Первые дни войны Татьяне запомнились навсегда. Она многое поняла по-новому, многое передумала. Поняла свое место в жизни… А Аракел? Аракел некоторое время почему-то задерживался в Москве, не сразу получил назначение в действующую часть. Как, почему, она не знала. Так вот: Менатяна она не узнавала. Куда девалась его вечная самоуверенность, самомнение… Он был перепуган, находился в глубочайшем смятении, то и дело впадал в состояние полной прострации. На людях-то он держался лихо, бахвалился: дадим прикурить Гитлеру, — а наедине?.. Ох, и вспоминать не хочется! Аракел не скрывал страха, животного страха перед немцами, их военной техникой, организованностью, военной мощью. «Нет, — говорил он, — как идут, как идут!.. Разве их остановить? Нам? Нет, куда уж там!..» — и истерически хватался за голову. Он бывал ей в такие минуты отвратителен. Однако, получив назначение, он внезапно переменился и, как казалось, стал держаться достойно.

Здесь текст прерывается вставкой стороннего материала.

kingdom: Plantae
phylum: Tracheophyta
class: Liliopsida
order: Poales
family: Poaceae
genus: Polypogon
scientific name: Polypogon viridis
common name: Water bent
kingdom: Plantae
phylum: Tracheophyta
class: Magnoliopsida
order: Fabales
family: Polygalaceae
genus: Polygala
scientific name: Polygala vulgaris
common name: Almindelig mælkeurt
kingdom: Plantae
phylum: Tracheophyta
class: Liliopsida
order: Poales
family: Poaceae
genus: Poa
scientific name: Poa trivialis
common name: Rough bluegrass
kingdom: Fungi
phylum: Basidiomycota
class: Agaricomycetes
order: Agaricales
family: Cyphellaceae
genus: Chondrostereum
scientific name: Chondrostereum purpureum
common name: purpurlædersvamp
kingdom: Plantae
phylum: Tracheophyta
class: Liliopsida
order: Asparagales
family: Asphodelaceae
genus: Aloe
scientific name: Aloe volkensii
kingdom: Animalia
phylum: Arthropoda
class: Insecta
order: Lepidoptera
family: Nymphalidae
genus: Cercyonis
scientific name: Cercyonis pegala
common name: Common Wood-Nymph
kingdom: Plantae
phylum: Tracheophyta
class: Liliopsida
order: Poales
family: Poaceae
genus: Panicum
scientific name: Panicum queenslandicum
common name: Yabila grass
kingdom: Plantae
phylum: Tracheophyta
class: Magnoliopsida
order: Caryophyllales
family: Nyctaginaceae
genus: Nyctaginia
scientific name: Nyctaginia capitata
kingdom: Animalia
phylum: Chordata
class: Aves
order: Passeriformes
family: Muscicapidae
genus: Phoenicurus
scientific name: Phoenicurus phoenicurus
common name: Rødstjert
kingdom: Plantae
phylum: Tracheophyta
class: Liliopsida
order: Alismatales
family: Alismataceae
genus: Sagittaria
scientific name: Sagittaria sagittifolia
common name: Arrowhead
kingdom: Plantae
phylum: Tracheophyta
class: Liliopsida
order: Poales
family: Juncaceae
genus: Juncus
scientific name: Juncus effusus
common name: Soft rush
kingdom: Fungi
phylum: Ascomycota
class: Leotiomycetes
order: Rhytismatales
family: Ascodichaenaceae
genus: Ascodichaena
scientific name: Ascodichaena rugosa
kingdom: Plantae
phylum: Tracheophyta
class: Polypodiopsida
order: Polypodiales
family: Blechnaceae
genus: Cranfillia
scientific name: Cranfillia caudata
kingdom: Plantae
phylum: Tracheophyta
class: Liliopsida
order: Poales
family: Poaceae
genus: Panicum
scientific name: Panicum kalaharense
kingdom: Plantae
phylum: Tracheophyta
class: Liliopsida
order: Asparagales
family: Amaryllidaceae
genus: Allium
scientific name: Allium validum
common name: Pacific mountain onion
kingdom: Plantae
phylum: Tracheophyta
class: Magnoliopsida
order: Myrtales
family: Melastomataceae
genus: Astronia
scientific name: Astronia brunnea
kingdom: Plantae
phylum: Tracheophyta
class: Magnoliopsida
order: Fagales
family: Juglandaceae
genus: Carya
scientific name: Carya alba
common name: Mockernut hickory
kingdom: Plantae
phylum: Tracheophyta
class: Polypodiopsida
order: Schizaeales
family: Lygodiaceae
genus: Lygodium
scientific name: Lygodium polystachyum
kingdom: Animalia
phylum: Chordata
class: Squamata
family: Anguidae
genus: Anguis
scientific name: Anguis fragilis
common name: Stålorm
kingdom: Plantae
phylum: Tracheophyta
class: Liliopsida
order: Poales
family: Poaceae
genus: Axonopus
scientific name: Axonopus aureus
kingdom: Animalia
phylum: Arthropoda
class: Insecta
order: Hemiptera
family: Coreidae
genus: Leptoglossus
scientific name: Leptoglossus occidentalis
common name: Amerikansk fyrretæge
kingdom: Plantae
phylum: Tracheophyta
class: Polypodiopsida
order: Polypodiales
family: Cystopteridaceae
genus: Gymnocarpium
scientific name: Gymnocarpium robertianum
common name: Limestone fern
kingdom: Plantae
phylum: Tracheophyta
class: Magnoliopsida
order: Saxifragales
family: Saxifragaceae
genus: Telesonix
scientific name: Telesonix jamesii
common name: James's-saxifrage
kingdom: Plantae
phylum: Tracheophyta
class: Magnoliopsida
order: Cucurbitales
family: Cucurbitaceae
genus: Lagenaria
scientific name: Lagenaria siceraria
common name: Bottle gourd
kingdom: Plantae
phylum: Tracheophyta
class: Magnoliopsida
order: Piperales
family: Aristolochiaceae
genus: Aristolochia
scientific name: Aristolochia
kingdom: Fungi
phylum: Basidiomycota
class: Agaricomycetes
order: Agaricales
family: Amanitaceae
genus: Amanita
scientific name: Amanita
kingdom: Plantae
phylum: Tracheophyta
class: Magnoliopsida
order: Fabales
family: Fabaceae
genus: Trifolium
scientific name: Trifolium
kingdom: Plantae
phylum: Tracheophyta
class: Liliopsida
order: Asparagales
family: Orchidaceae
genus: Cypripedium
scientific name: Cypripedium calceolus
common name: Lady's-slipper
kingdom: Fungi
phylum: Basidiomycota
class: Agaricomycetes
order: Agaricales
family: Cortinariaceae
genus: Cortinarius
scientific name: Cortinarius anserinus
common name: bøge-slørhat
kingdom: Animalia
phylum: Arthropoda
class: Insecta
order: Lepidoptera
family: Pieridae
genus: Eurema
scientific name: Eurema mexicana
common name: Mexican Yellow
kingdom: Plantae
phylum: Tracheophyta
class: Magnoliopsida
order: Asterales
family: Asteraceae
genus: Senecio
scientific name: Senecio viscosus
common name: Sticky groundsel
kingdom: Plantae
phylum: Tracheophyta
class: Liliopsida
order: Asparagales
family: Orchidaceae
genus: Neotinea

«Ждать будешь? — спрашивал он перед отъездом. — Будешь ждать? Помни, Таня-джан, ты должна меня ждать!» Она вроде бы обещала. Вот, собственно говоря, и вся история…
— Нет, Татьяна Владимировна, не вся, — сказал Скворецкий. — Ваша история не имеет конца. Менатян когда ушел на фронт?
— А я разве не сказала? Прошу извинить. Это было в конце 1941 года, в последних числах ноября. С тех пор, с 1941 года, я об Аракеле ничего не слыхала, не имела от него ни строчки. В первых же боях он погиб или пропал без вести, что-то в этом роде. Я ничего о его судьбе не знаю. Кроме того, я встретила одного человека. Еще в 1942-м. В самом начале года… Ну, одним словом, возможно, я скоро выйду замуж. Этого человека я тоже должна назвать?
— Это целиком на вашем усмотрении. Нас интересует только Менатян. Так вот, если вы собираетесь выходить замуж, как же с Аракелом? Вы не нарушаете данного ему слова?
— Но я же вам говорила, — лицо актрисы исказила болезненная гримаса, — наши отношения были страшно неопределенными. Я никогда не давала Аракелу слова, не обещала, что стану его женой. Женой этого человека? Подумать страшно. И потом… он же погиб. К чему этот разговор? Какая-то бессмыслица.
— Нет, не бессмыслица, — медленно произнес Скворецкий. — У нас есть очень веские основания полагать, что бывший военный летчик Менатян не погиб. Ни в 1941 году, ни позже. Менатян жив.
— Жив?! — Татьяна побледнела. Можно было подумать, что это известие ее мало обрадовало. Но так казалось только мгновение. Она тут же встрепенулась: — Жив? Но где он? Что с ним? Почему он так долго не подавал признаков жизни? Нет, это невозможно. Я… я не верю.